[Extracted records]
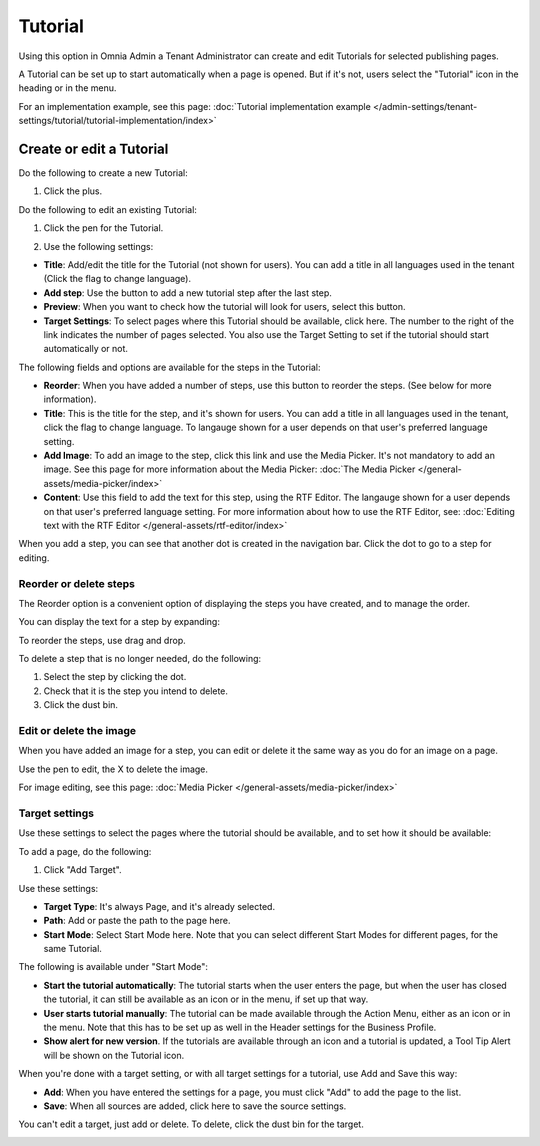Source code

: Tutorial
=====================

Using this option in Omnia Admin a Tenant Administrator can create and edit Tutorials for selected publishing pages. 

A Tutorial can be set up to start automatically when a page is opened. But if it's not, users select the "Tutorial" icon in the heading or in the menu.

For an implementation example, see this page: :doc:`Tutorial implementation example </admin-settings/tenant-settings/tutorial/tutorial-implementation/index>`

Create or edit a Tutorial
****************************
Do the following to create a new Tutorial:

1. Click the plus.

.. image:: tutorial-click-plus-new.png

Do the following to edit an existing Tutorial:

1. Click the pen for the Tutorial.

.. image:: tutorial-click-pen-new.png

2. Use the following settings:

.. image:: tutorial-settings-1-new2.png

+ **Title**: Add/edit the title for the Tutorial (not shown for users). You can add a title in all languages used in the tenant (Click the flag to change language).
+ **Add step**: Use the button to add a new tutorial step after the last step. 
+ **Preview**: When you want to check how the tutorial will look for users, select this button. 
+ **Target Settings**: To select pages where this Tutorial should be available, click here. The number to the right of the link indicates the number of pages selected. You also use the Target Setting to set if the tutorial should start automatically or not.

The following fields and options are available for the steps in the Tutorial:

.. image:: tutorial-steps-settings-new.png

+ **Reorder**: When you have added a number of steps, use this button to reorder the steps. (See below for more information).
+ **Title**: This is the title for the step, and it's shown for users. You can add a title in all languages used in the tenant, click the flag to change language. To langauge shown for a user depends on that user's preferred language setting.
+ **Add Image**: To add an image to the step, click this link and use the Media Picker. It's not mandatory to add an image. See this page for more information about the Media Picker: :doc:`The Media Picker </general-assets/media-picker/index>`
+ **Content**: Use this field to add the text for this step, using the RTF Editor. The langauge shown for a user depends on that user's preferred language setting. For more information about how to use the RTF Editor, see: :doc:`Editing text with the RTF Editor </general-assets/rtf-editor/index>`

When you add a step, you can see that another dot is created in the navigation bar. Click the dot to go to a step for editing.

.. image:: tutorial-new-step-new.png

Reorder or delete steps
-------------------------
The Reorder option is a convenient option of displaying the steps you have created, and to manage the order.

.. image:: tutorial-reorder.png

You can display the text for a step by expanding:

.. image:: tutorial-reorder-expand.png

To reorder the steps, use drag and drop.

To delete a step that is no longer needed, do the following:

1. Select the step by clicking the dot.
2. Check that it is the step you intend to delete.
3. Click the dust bin.

.. image:: tutorial-delete-step-new.png

Edit or delete the image
---------------------------
When you have added an image for a step, you can edit or delete it the same way as you do for an image on a page.

.. image:: tutorial-edit-image.png

Use the pen to edit, the X to delete the image.

For image editing, see this page: :doc:`Media Picker </general-assets/media-picker/index>`

Target settings
------------------
Use these settings to select the pages where the tutorial should be available, and to set how it should be available:

.. image:: source-settings-new2.png

To add a page, do the following:

1. Click "Add Target".

.. image:: click-add-source-new2.png

Use these settings:

.. image:: source-settings2-new2.png

+ **Target Type**: It's always Page, and it's already selected.
+ **Path**: Add or paste the path to the page here. 
+ **Start Mode**: Select Start Mode here. Note that you can select different Start Modes for different pages, for the same Tutorial.

The following is available under "Start Mode":

.. image:: tutorial-start-mode-new.png

+ **Start the tutorial automatically**: The tutorial starts when the user enters the page, but when the user has closed the tutorial, it can still be available as an icon or in the menu, if set up that way.
+ **User starts tutorial manually**: The tutorial can be made available through the Action Menu, either as an icon or in the menu. Note that this has to be set up as well in the Header settings for the Business Profile.
+ **Show alert for new version**. If the tutorials are available through an icon and a tutorial is updated, a Tool Tip Alert will be shown on the Tutorial icon. 

When you're done with a target setting, or with all target settings for a tutorial, use Add and Save this way:

.. image:: tutorial-add-save.png

+ **Add**: When you have entered the settings for a page, you must click "Add" to add the page to the list.
+ **Save**: When all sources are added, click here to save the source settings.

You can't edit a target, just add or delete. To delete, click the dust bin for the target.

.. image:: target-delete.png

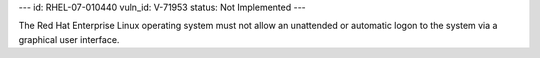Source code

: ---
id: RHEL-07-010440
vuln_id: V-71953
status: Not Implemented
---

The Red Hat Enterprise Linux operating system must not allow an unattended or automatic logon to the system via a graphical user interface.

=== What needs to be done ===
Leave the images out and transcribe the remaining data above word for word.

=== Answer section ===
Source code

: Tutorial
=====================

Using this option in Omnia Admin a Tenant Administrator can create and edit Tutorials for selected publishing pages. 

A Tutorial can be set up to start automatically when a page is opened. But if it's not, users select the "Tutorial" icon in the heading or in the menu.

For an implementation example, see this page: :doc:`Tutorial implementation example </admin-settings/tenant-settings/tutorial/tutorial-implementation/index>`

Create or edit a Tutorial
****************************
Do the following to create a new Tutorial:

1. Click the plus.

.. image:: tutorial-click-plus-new.png

Do the following to edit an existing Tutorial:

1. Click the pen for the Tutorial.

.. image:: tutorial-click-pen-new.png

2. Use the following settings:

.. image:: tutorial-settings-1-new2.png

+ **Title**: Add/edit the title for the Tutorial (not shown for users). You can add a title in all languages used in the tenant (Click the flag to change language).
+ **Add step**: Use the button to add a new tutorial step after the last step. 
+ **Preview**: When you want to check how the tutorial will look for users, select this button. 
+ **Target Settings**: To select pages where this Tutorial should be available, click here. The number to the right of the link indicates the number of pages selected. You also use the Target Setting to set if the tutorial should start automatically or not.

The following fields and options are available for the steps in the Tutorial:

.. image:: tutorial-steps-settings-new.png

+ **Reorder**: When you have added a number of steps, use this button to reorder the steps. (See below for more information).
+ **Title**: This is the title for the step, and it's shown for users. You can add a title in all languages used in the tenant, click the flag to change language. To langauge shown for a user depends on that user's preferred language setting.
+ **Add Image**: To add an image to the step, click this link and use the Media Picker. It's not mandatory to add an image. See this page for more information about the Media Picker: :doc:`The Media Picker </general-assets/media-picker/index>`
+ **Content**: Use this field to add the text for this step, using the RTF Editor. The langauge shown for a user depends on that user's preferred language setting. For more information about how to use the RTF Editor, see: :doc:`Editing text with the RTF Editor </general-assets/rtf-editor/index>`

When you add a step, you can see that another dot is created in the navigation bar. Click the dot to go to a step for editing.

.. image:: tutorial-new-step-new.png

Reorder or delete steps
-------------------------
The Reorder option is a convenient option of displaying the steps you have created, and to manage the order.

.. image:: tutorial-reorder.png

You can display the text for a step by expanding:

.. image:: tutorial-reorder-expand.png

To reorder the steps, use drag and drop.

To delete a step that is no longer needed, do the following:

1. Select the step by clicking the dot.
2. Check that it is the step you intend to delete.
3. Click the dust bin.

.. image:: tutorial-delete-step-new.png

Edit or delete the image
---------------------------
When you have added an image for a step, you can edit or delete it the same way as you do for an image on a page.

.. image:: tutorial-edit-image.png

Use the pen to edit, the X to delete the image.

For image editing, see this page: :doc:`Media Picker </general-assets/media-picker/index>`

Target settings
------------------
Use these settings to select the pages where the tutorial should be available, and to set how it should be available:

.. image:: source-settings-new2.png

To add a page, do the following:

1. Click "Add Target".

.. image:: click-add-source-new2.png

Use these settings:

.. image:: source-settings2-new2.png

+ **Target Type**: It's always Page, and it's already selected.
+ **Path**: Add or paste the path to the page here. 
+ **Start Mode**: Select Start Mode here. Note that you can select different Start Modes for different pages, for the same Tutorial.

The following is available under "Start Mode":

.. image:: tutorial-start-mode-new.png

+ **Start the tutorial automatically**: The tutorial starts when the user enters the page, but when the user has closed the tutorial, it can still be available as an icon or in the menu, if set up that way.
+ **User starts tutorial manually**: The tutorial can be made available through the Action Menu, either as an icon or in the menu. Note that this has to be set up as well in the Header settings for the Business Profile.
+ **Show alert for new version**. If the tutorials are available through an icon and a tutorial is updated, a Tool Tip Alert will be shown on the Tutorial icon. 

When you're done with a target setting, or with all target settings for a tutorial, use Add and Save this way:

.. image:: tutorial-add-save.png

+ **Add**: When you have entered the settings for a page, you must click "Add" to add the page to the list.
+ **Save**: When all sources are added, click here to save the source settings.

You can't edit a target, just add or delete. To delete, click the dust bin for the target.

.. image:: target-delete.png

Source code

: ---
id: RHEL-07-010440
vuln_id: V-71953
status: Not Implemented
---

The Red Hat Enterprise Linux operating system must not allow an unattended or automatic logon to the system via a graphical user interface.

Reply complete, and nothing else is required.